To denominate the segment of instant defendant-appellant’s brief under consideration as a “Statement of Facts” within the contemplation and meaning of Rule 84.04(c) would be farcical. The veritable deluge of cases at this appellate level no longer admits of our ignoring or winking at such blatant and flagrant disregard of plain requirements. Satisfied, as we are after scanning ex gratia other segments of defendant-appellant’s brief and the transcript, that our summary disposition of this appeal will work no substantive injustice, we con-elude without doubt or hesitancy that defendant’s appeal should be dismissed.

It is so ordered.

BILLINGS, C. J., concurs.

HOGAN, TITUS and FLANIGAN, JJ., concur. 
      
      . Sellers’ brief incorrectly identifies him as plaintiff-appellant and Midwest as defendant-respondent, while Midwest’s brief inaccurately identifies Sellers as plaintiff-respondent and Midwest as defendant-appellant.
      
     
      
      . Walker v. Allebach, 354 Mo. 298, 300, 189 S.W.2d 282, 283(3) (1945); Cady v. Kansas City Southern R. Co., 512 S.W.2d 882, 885(6) (Mo.App.1974); Geiler v. Boyer, 483 S.W.2d 773, 774(2) (Mo.App.1972); Glick v. Glick, 360 S.W.2d 333, 335(1) (Mo.App.1962); In re Adoption of P.J.K., 359 S.W.2d 360, 363(3) (Mo.App.1962).
     
      
      
        . Walker v. Thompson, 338 S.W.2d 114, 117(8) (Mo.1960); Jacobs v. Stone, 299 S.W.2d 438, 440(1) (Mo.1957); Overall v. State, 540 S.W.2d 637, 638(2) (Mo.App.1976); Hughes v. Wilson, 485 S.W.2d 620, 621(1) (Mo.App.1972); DeCharia v. Fuhrmeister, 440 S.W.2d 182, 183(1) (Mo.App.1969).
     
      
      . Page v. Laclede Gas Light Co., 245 S.W.2d 23 (Mo.1952); Graff v. Montileone, 523 S.W.2d 131 (Mo.App.1975); Glick v. Harris, 518 S.W.2d 227 (Mo.App.1974); Power v. Automobile Club Inter-Insurance Exchange, 516 S.W.2d 541 (Mo.App.1974); Pioneer Finance Co. v. Washington, 419 S.W.2d 466 (Mo.App.1967); Gorman v. Kauffman, 188 S.W.2d 70, 71(1, 2) (Mo.App.1945); Beck v. Security Ben. Ass’n., 129 S.W.2d 1073, 1074(1) (Mo.App.1939); Le Clair v. Le Clair, 77 S.W.2d 862, 863-64(1, 2) (Mo.App.1934).
     
      
      . Missouri courts have approved Judge Lamm’s statement, in many instances quoting it in full [Ambrose v. M.F.A. Cooperative Ass’n., 266 S.W.2d 647, 648 (Mo.banc 1954); Walker v. Thompson, 338 S.W.2d 114, 118 (Mo. 1960); State v. White, 529 S.W.2d 22, 25 (Mo.App.1975); Cope v. McClain, 529 S.W.2d 6, 7 (Mo.App.1975); Starman v.
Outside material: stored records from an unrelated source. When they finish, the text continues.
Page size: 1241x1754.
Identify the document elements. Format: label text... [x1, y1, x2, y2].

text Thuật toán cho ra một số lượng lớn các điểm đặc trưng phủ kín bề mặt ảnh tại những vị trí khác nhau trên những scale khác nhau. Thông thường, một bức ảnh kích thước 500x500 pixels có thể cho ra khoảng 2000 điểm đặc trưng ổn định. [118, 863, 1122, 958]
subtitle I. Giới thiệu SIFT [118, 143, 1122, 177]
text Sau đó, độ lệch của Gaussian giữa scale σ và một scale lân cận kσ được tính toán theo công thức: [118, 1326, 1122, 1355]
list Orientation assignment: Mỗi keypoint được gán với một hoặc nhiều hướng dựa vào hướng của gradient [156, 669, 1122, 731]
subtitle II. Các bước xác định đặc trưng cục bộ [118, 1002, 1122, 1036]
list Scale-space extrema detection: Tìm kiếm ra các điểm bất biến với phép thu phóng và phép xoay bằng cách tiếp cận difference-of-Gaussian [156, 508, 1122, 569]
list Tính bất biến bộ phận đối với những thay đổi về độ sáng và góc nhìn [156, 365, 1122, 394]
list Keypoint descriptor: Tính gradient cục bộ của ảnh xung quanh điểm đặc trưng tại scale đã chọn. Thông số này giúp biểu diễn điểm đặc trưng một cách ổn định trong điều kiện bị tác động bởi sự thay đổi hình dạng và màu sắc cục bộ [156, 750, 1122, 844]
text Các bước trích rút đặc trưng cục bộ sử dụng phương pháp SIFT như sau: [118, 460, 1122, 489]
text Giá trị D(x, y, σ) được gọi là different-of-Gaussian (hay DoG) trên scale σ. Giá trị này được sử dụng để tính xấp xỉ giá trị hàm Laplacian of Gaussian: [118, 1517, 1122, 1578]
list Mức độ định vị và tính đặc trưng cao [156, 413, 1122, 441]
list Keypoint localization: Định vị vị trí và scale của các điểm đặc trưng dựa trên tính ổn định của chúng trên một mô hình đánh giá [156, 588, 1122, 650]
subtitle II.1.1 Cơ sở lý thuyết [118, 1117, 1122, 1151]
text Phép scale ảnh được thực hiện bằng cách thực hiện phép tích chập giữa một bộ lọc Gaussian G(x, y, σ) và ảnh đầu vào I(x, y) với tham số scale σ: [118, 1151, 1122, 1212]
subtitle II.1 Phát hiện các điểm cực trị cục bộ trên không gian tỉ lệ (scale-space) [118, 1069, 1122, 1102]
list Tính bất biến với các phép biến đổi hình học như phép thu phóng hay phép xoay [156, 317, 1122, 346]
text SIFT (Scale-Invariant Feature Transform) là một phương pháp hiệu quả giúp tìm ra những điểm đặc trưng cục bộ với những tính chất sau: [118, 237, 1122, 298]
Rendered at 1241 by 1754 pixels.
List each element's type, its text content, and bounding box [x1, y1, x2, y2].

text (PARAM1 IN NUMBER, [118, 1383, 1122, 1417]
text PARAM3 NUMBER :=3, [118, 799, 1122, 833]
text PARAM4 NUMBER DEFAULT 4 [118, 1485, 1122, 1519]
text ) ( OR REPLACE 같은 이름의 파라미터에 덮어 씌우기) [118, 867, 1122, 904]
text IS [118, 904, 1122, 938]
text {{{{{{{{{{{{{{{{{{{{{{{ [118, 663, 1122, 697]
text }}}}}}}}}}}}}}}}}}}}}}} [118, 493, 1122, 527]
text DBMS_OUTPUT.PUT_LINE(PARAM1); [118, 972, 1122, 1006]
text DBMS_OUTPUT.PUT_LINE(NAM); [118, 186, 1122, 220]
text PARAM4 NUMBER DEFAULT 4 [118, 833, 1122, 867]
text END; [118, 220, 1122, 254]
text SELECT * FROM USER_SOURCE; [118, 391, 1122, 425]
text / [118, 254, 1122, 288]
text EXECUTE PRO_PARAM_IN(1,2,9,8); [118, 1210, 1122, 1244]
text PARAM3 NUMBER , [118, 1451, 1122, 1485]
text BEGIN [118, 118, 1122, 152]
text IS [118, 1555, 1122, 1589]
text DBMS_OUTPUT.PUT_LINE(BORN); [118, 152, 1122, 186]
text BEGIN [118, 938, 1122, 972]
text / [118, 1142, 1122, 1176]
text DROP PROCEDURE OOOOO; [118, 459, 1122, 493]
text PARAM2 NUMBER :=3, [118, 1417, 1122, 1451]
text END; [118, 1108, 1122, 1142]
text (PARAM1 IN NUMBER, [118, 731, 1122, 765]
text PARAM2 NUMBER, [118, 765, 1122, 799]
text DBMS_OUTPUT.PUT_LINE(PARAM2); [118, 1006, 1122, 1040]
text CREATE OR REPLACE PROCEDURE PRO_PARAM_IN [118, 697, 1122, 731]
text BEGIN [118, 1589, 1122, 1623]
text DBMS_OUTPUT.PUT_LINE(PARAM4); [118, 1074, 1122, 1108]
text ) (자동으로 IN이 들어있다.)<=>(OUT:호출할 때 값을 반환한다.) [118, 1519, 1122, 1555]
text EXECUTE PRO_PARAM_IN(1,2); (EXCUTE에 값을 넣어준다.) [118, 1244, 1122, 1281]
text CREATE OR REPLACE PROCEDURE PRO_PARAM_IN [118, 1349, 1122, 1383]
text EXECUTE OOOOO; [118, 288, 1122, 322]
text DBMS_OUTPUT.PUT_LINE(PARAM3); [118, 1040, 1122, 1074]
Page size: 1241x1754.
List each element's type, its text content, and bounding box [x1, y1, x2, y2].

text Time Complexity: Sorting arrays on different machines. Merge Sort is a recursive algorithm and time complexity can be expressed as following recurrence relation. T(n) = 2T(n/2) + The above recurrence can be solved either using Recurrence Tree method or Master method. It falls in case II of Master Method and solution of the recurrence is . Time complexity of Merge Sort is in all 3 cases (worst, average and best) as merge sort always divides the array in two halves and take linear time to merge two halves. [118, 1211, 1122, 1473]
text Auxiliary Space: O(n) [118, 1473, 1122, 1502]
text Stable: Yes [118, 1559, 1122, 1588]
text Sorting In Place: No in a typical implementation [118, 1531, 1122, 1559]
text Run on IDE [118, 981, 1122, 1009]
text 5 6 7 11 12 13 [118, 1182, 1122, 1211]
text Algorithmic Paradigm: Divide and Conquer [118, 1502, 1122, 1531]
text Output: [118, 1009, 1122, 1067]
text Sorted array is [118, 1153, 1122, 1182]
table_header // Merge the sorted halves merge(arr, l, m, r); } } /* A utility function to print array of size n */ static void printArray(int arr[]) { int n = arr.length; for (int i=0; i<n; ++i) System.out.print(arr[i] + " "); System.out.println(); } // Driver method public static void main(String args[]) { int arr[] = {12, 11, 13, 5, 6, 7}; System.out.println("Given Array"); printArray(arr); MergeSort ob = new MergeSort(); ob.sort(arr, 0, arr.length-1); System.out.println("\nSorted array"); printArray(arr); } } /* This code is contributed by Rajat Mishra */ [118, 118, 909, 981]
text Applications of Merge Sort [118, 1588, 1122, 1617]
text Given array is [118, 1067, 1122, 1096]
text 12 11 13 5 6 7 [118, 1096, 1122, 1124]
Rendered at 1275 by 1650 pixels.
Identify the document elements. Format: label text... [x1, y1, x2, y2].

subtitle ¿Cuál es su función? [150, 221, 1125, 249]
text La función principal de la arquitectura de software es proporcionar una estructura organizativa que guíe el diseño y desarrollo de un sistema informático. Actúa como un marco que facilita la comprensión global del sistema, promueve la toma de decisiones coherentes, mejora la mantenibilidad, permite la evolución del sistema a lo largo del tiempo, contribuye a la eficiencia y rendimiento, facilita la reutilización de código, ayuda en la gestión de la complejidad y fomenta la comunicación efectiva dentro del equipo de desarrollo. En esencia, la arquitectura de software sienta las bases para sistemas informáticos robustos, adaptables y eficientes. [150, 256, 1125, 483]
John Wolfe, Inc., 490 S.W.2d 377, 381 (Mo.App.1973); Glick v. Glick, 360 S.W.2d 333, 335 (Mo.App.1962); Lane v. Nixon, 326 S.W.2d 418, 420 (Mo.App.1959); Stanton v. Phillips, 318 S.W.2d 516, 518 (Mo.App.1958); Lewis v. Watkins, 297 S.W.2d 595, 598 (Mo.App.1957)] and in other instances quoting substantial portions thereof. Patterson v. Wilmont, 245 S.W.2d 116, 119 (Mo.1952); Doehler v. Village of Cool Valley, 498 S.W.2d 621, 622 (Mo.App.1973); Kansas City v. Howe, 416 S.W.2d 683, 690-91 (Mo.App.1967); Kersting v. City of Ferguson, 408 S.W.2d 165, 166 (Mo.App.1966).